* TASK DESCRIPTION: Go over the entries and report the lines where the word "your" occurs.

* RECORDED DATA:
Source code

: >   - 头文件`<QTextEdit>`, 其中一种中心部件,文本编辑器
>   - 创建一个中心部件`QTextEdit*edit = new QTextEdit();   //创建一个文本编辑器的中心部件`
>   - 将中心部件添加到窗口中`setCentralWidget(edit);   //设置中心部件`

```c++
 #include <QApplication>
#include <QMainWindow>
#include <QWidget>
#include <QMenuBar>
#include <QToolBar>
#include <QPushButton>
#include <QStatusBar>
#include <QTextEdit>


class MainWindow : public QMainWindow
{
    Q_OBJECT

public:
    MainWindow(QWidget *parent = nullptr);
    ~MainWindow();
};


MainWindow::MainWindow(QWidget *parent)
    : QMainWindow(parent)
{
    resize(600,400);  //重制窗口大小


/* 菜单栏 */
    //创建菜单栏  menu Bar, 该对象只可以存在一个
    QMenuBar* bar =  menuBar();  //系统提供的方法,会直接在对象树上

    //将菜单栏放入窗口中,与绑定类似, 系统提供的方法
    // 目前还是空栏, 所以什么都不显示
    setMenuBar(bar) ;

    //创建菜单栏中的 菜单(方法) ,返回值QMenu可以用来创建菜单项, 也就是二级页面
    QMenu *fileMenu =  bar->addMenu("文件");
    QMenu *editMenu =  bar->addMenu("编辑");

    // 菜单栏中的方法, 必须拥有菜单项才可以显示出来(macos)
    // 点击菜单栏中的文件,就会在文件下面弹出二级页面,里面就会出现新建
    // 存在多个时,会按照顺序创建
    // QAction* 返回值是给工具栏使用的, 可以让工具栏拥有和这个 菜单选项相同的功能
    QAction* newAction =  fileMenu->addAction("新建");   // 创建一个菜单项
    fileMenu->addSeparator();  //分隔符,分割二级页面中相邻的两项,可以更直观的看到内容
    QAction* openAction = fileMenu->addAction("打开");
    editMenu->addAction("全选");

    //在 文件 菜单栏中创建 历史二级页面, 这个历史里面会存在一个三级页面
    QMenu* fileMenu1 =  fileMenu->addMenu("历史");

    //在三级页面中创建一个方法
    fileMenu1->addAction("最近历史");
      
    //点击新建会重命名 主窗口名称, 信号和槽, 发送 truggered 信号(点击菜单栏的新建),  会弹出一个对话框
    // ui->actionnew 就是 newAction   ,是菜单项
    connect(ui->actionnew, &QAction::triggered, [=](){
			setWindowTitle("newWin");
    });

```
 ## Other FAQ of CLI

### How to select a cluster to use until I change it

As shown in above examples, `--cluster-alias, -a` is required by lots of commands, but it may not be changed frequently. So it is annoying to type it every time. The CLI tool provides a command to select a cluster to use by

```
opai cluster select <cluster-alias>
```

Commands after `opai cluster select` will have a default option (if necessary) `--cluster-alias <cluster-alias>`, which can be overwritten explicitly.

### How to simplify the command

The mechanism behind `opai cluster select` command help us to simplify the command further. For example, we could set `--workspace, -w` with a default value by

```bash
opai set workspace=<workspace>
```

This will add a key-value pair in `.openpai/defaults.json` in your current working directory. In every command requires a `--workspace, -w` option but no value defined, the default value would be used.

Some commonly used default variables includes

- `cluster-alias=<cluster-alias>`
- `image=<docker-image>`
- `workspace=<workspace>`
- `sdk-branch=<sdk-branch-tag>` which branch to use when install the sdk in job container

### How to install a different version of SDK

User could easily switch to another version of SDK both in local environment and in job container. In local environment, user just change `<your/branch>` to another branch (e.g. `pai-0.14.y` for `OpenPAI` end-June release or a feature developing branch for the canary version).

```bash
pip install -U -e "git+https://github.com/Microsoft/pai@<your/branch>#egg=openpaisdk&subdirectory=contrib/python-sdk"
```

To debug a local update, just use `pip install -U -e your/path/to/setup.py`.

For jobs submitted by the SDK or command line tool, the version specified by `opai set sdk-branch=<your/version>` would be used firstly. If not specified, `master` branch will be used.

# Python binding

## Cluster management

* ANSWER SECTION:
This will add a key-value pair in `.openpai/defaults.json` in your current working directory. In every command requires a `--workspace, -w` option but no value defined, the default value would be used.
User could easily switch to another version of SDK both in local environment and in job container. In local environment, user just change `<your/branch>` to another branch (e.g. `pai-0.14.y` for `OpenPAI` end-June release or a feature developing branch for the canary version).
pip install -U -e "git+https://github.com/Microsoft/pai@<your/branch>#egg=openpaisdk&subdirectory=contrib/python-sdk"
To debug a local update, just use `pip install -U -e your/path/to/setup.py`.
For jobs submitted by the SDK or command line tool, the version specified by `opai set sdk-branch=<your/version>` would be used firstly. If not specified, `master` branch will be used.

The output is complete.